Please repeat every line of text in the records below word for word, leaving the pictures out of your answer.

* **DATASET ROWS**:

__________

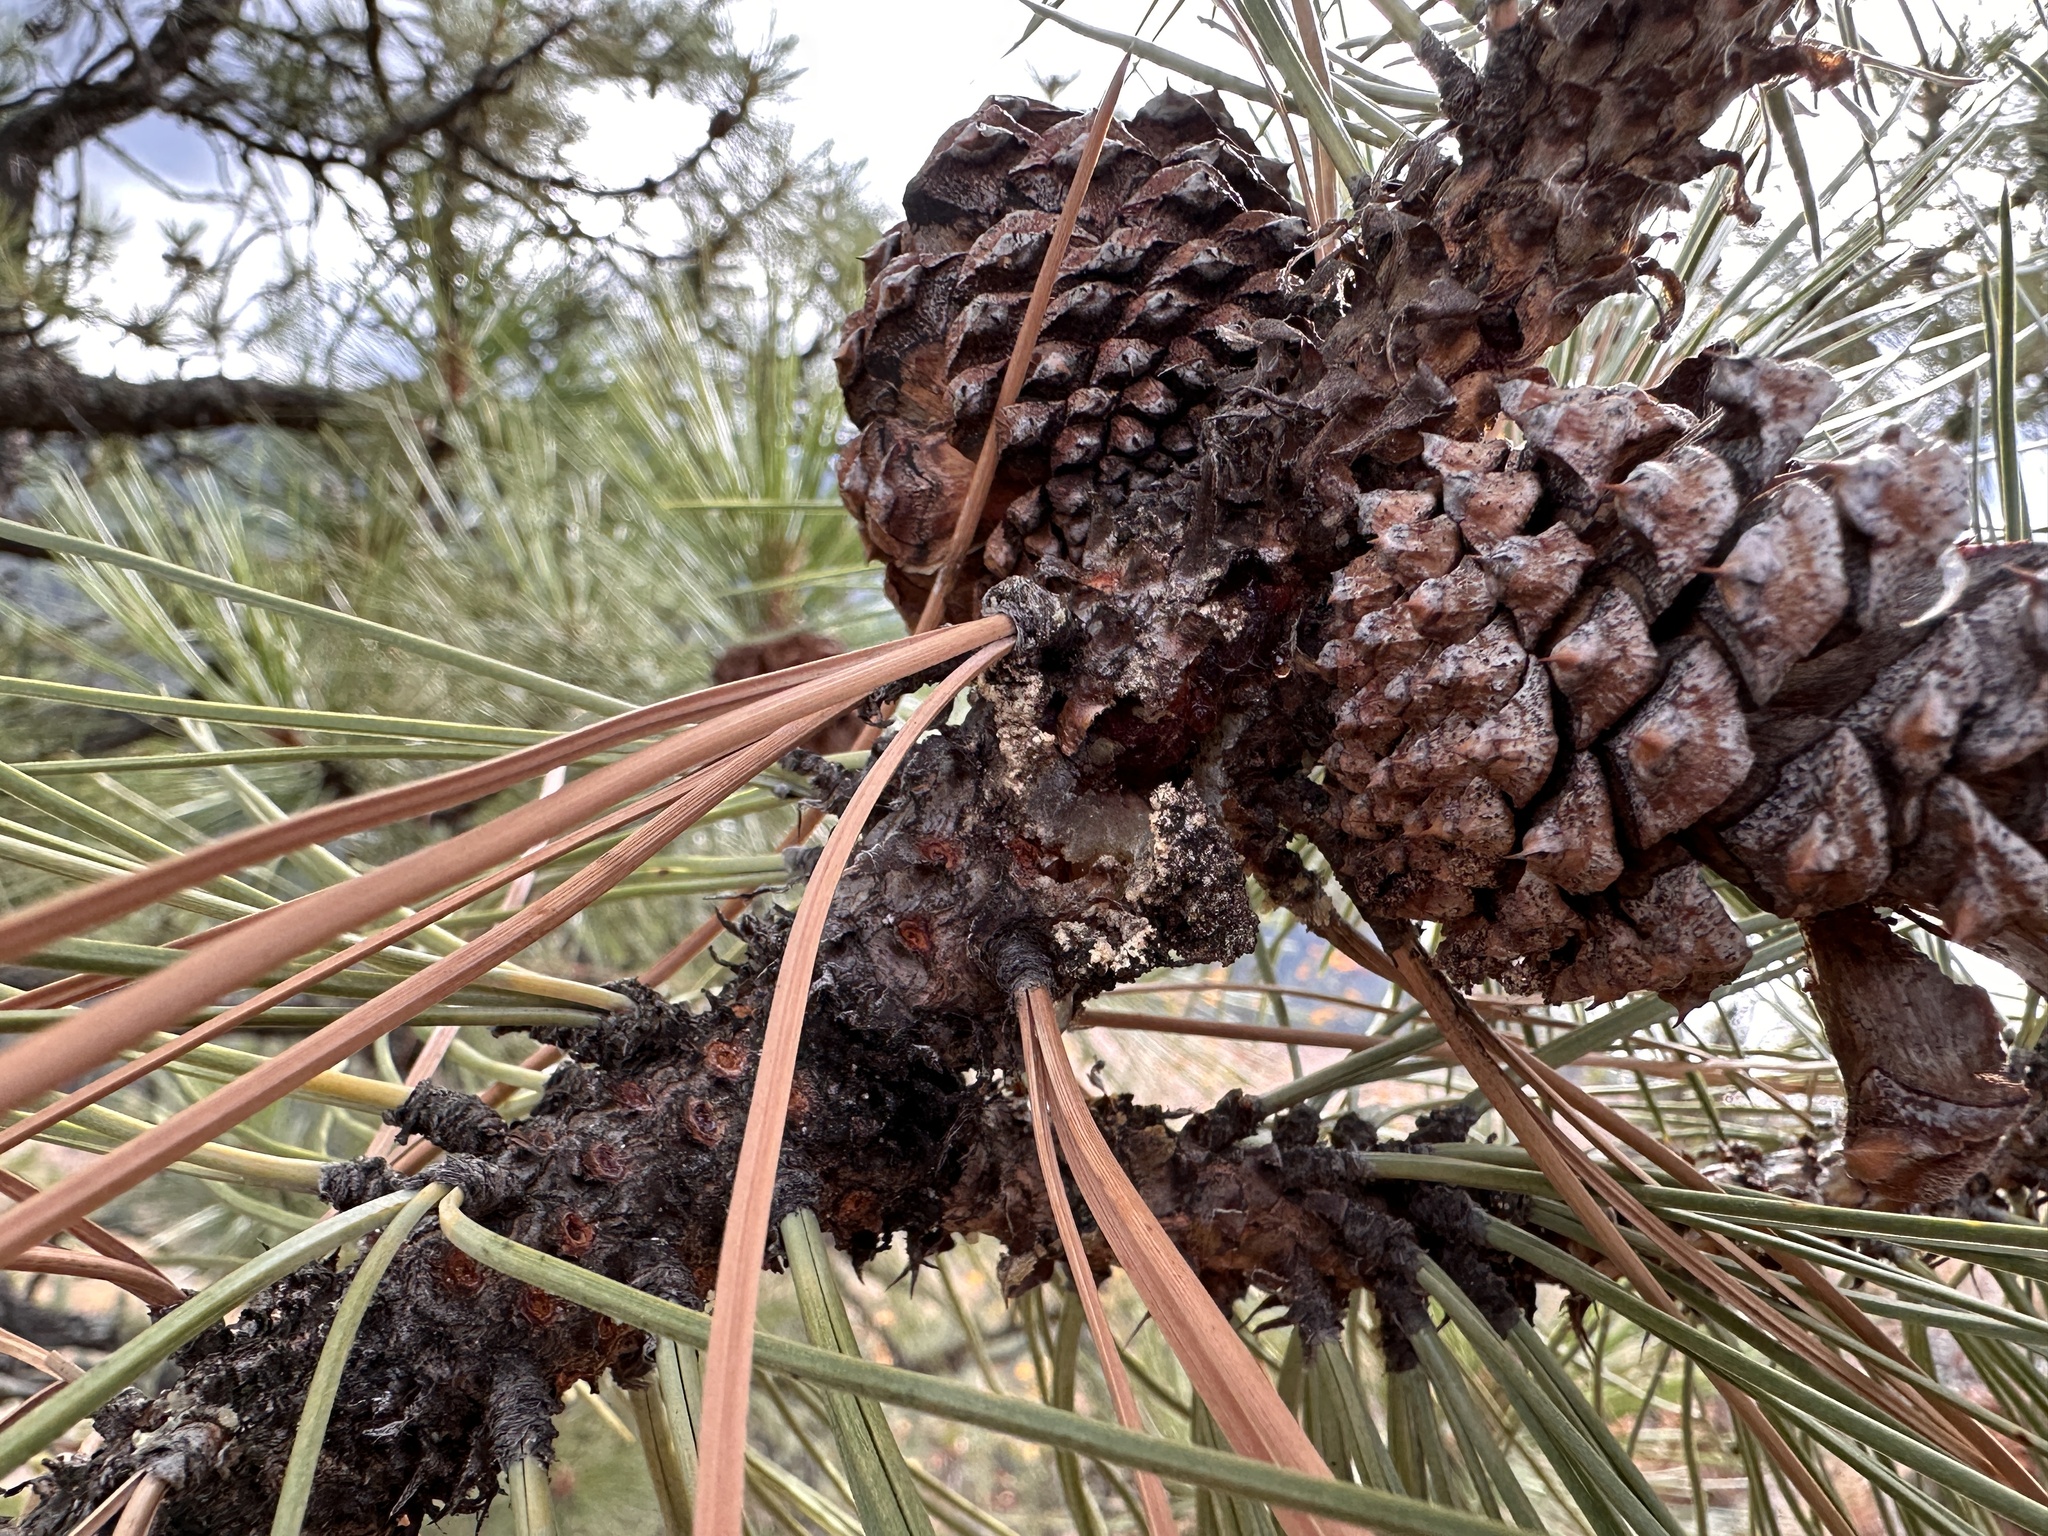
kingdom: Plantae
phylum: Tracheophyta
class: Pinopsida
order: Pinales
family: Pinaceae
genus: Pinus
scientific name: Pinus ponderosa
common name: Western yellow-pine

__________

* **WRITTEN ANSWER**:
kingdom: Plantae
phylum: Tracheophyta
class: Pinopsida
order: Pinales
family: Pinaceae
genus: Pinus
scientific name: Pinus ponderosa
common name: Western yellow-pine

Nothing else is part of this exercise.